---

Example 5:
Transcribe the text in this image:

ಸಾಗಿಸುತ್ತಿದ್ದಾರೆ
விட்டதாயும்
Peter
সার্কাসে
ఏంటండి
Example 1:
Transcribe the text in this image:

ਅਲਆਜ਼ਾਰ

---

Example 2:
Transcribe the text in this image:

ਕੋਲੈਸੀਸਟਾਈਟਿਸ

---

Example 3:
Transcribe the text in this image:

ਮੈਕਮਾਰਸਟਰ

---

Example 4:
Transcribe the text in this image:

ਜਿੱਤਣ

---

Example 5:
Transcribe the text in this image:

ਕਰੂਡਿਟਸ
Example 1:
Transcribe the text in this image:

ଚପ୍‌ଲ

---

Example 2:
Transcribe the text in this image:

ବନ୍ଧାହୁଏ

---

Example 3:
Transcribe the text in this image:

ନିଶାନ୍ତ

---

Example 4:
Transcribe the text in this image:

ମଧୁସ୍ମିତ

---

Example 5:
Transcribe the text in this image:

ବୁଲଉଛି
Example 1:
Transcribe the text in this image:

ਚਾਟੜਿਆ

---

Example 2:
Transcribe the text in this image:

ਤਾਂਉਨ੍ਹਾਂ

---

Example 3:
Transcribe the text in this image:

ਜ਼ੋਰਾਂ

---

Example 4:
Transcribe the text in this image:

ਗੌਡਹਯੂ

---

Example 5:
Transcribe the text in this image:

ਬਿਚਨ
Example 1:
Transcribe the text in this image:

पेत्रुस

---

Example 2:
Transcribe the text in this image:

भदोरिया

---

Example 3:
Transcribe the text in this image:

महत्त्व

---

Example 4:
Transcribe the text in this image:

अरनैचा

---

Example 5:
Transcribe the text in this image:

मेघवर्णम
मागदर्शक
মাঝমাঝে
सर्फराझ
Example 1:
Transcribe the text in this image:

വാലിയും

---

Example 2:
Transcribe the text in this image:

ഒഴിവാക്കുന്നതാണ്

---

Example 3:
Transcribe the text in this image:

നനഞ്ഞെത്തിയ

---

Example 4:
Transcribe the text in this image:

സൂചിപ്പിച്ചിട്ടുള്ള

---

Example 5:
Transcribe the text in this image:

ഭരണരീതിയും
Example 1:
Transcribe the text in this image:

#####

— EXERCISE BRIEF —
From the first line to the last, reproduce the data exactly.

— EXPECTED ANSWER —
---

Example 5:
Transcribe the text in this image:

ಸಾಗಿಸುತ್ತಿದ್ದಾರೆ
விட்டதாயும்
Peter
সার্কাসে
ఏంటండి
Example 1:
Transcribe the text in this image:

ਅਲਆਜ਼ਾਰ

---

Example 2:
Transcribe the text in this image:

ਕੋਲੈਸੀਸਟਾਈਟਿਸ

---

Example 3:
Transcribe the text in this image:

ਮੈਕਮਾਰਸਟਰ

---

Example 4:
Transcribe the text in this image:

ਜਿੱਤਣ

---

Example 5:
Transcribe the text in this image:

ਕਰੂਡਿਟਸ
Example 1:
Transcribe the text in this image:

ଚପ୍‌ଲ

---

Example 2:
Transcribe the text in this image:

ବନ୍ଧାହୁଏ

---

Example 3:
Transcribe the text in this image:

ନିଶାନ୍ତ

---

Example 4:
Transcribe the text in this image:

ମଧୁସ୍ମିତ

---

Example 5:
Transcribe the text in this image:

ବୁଲଉଛି
Example 1:
Transcribe the text in this image:

ਚਾਟੜਿਆ

---

Example 2:
Transcribe the text in this image:

ਤਾਂਉਨ੍ਹਾਂ

---

Example 3:
Transcribe the text in this image:

ਜ਼ੋਰਾਂ

---

Example 4:
Transcribe the text in this image:

ਗੌਡਹਯੂ

---

Example 5:
Transcribe the text in this image:

ਬਿਚਨ
Example 1:
Transcribe the text in this image:

पेत्रुस

---

Example 2:
Transcribe the text in this image:

भदोरिया

---

Example 3:
Transcribe the text in this image:

महत्त्व

---

Example 4:
Transcribe the text in this image:

अरनैचा

---

Example 5:
Transcribe the text in this image:

मेघवर्णम
मागदर्शक
মাঝমাঝে
सर्फराझ
Example 1:
Transcribe the text in this image:

വാലിയും

---

Example 2:
Transcribe the text in this image:

ഒഴിവാക്കുന്നതാണ്

---

Example 3:
Transcribe the text in this image:

നനഞ്ഞെത്തിയ

---

Example 4:
Transcribe the text in this image:

സൂചിപ്പിച്ചിട്ടുള്ള

---

Example 5:
Transcribe the text in this image:

ഭരണരീതിയും
Example 1:
Transcribe the text in this image:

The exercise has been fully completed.